The Radcon Planning Group meeting was brief, focussed and productive. These meetings can easily get bogged down...it only takes one to ruin it. I treated the assembled company to a short five minute summary of the Ten-Year Plan that we have been mulling over. It's important to have a sense of continuity so everybody feels part of something that's going somewhere. I started with the Real Nations Charter and the Real Communities Charter from radcon I and said that radcon II focussed on the former while the job of radcon III is to put flesh on the bones of the latter. Call it creative history if you like. But what's new?

As for where we are headed. I took us back to the First Assembly of the Fourth World and the organisational structures some of us wanted to set up 25 years ago. The Middlebury Institute in Vermont is our model. Out of the September conference we want to see a second institute...with the working title of the Edward Goldsmith Institute for Human Scale Ecology. John will be talking with Teddy and Zac on Tuesday and wants a one-page memo from me by Monday evening. We have pencilled in New Zealand where Teddy now spends significant chunks of his time each year.

Eventually we hope to see as many as a dozen members of this Resurgence Group of Institutes around the world...the Dele Oguntimoju RGI Institute for the study of cantonisation in Nigeria and so on. They would be a confederation of working institutes. Local People Challenging Global Power. No reason why these action centres and research bureaux can't be embryonic ecosteries too. This is where the Kergroaz-Vraz Soil and Food Institute enters the picture. It was time to move beyond Small is Beautiful and The Breakdown of Nations to radcon I's Common Sense and radcon III's Village Democracy. These should be our Radical Handbooks as we move from theory to practice.
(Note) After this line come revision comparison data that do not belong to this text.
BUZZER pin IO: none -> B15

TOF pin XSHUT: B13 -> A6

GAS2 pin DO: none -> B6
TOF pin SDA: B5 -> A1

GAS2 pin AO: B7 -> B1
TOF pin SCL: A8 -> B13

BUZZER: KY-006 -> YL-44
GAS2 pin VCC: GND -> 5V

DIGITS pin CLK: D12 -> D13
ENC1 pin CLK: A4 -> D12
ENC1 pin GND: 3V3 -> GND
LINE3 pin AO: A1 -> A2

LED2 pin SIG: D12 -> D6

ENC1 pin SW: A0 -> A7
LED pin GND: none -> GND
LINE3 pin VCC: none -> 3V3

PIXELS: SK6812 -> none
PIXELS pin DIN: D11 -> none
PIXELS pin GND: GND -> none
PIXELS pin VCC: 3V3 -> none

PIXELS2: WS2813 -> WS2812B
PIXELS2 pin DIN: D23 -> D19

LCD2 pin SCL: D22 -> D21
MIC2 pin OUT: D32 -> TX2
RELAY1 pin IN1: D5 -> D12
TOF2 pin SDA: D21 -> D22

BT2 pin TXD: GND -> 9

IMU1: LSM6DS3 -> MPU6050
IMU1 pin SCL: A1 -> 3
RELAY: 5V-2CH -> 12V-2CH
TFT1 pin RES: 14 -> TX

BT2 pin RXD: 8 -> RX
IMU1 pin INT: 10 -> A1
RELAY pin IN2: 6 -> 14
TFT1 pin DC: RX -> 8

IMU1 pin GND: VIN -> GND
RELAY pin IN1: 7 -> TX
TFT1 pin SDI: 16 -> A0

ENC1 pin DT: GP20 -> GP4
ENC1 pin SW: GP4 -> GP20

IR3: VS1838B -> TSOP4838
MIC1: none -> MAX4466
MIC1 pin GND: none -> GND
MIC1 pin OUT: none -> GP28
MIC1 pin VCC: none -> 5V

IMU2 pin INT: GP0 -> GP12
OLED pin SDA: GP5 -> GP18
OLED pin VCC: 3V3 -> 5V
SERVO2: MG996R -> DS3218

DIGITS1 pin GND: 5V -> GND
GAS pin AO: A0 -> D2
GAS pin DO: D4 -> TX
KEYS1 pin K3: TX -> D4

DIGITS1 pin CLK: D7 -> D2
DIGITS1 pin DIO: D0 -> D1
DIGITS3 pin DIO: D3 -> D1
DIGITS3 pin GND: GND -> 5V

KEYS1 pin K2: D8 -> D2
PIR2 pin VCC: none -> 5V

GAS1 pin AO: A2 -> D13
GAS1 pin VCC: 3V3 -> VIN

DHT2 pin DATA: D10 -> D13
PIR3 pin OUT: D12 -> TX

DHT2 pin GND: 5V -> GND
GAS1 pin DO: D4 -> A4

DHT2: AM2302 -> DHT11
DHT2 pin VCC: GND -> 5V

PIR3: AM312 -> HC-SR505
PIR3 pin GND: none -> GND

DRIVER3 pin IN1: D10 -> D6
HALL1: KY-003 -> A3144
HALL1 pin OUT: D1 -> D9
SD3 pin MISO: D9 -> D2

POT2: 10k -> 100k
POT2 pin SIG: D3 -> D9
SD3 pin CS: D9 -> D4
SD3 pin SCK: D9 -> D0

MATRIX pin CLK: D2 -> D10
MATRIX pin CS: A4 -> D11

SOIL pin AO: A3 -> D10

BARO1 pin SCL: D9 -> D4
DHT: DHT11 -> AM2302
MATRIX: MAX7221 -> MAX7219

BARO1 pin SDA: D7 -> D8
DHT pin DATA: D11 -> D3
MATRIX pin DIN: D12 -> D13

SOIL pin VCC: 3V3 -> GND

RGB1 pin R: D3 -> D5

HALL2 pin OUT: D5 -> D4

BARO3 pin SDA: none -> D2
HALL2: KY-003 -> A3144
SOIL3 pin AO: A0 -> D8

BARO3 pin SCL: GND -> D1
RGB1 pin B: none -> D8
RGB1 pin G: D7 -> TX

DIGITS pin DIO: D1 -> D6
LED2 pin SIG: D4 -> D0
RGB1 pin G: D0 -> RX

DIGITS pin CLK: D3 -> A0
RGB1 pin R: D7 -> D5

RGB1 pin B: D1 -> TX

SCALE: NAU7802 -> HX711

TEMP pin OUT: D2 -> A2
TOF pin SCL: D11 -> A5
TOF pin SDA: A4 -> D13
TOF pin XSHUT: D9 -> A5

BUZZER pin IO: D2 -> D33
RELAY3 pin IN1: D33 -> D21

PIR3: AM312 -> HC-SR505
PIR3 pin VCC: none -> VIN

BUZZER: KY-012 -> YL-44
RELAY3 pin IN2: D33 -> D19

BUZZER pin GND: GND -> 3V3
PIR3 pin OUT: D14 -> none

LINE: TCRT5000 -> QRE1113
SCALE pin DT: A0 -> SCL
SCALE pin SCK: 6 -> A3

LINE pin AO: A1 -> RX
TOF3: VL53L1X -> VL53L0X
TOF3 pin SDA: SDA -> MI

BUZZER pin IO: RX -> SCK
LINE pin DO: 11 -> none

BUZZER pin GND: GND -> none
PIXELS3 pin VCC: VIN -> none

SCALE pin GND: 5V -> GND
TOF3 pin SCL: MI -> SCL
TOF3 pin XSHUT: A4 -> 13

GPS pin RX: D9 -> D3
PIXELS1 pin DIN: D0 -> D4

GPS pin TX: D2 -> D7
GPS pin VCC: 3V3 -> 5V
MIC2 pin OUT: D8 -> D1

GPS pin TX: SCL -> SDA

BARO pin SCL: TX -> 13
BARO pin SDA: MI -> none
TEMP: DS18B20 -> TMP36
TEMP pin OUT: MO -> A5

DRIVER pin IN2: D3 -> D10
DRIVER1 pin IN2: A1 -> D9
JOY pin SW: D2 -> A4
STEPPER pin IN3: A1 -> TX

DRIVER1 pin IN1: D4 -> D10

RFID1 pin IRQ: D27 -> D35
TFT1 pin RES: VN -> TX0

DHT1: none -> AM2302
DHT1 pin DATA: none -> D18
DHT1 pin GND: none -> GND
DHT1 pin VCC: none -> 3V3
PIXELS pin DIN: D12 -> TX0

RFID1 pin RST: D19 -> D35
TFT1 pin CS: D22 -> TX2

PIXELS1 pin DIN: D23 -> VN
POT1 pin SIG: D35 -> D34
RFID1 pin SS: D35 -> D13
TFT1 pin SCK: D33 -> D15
Fourth World Review would fit into this broader context as the voice of the RGI...and would lend itself to a rotating editorship. We had a go at this briefly in the old days of Fourth World News. Teddy's Human Scale Ecology group puts out the Christmas issue, the January issue comes from the Jos Plateau in Nigeria, Thomas Naylor edits the February issue from the Green Mountains of Vermont and so on.

Meanwhile over in the Dark Continent President Ellen Johnston-Sirleaf of Liberia has sacked the whole of her Finance Ministry. They may reapply for their jobs...but anyone involved in graft was told in no uncertain terms to 'disappear'. I like it. Mind you many of them were never there in the first place. Ghost workers they call them. Nikalai Gogol (1809-1852) preferred the term Dead Souls. Something here for the rest of Africa?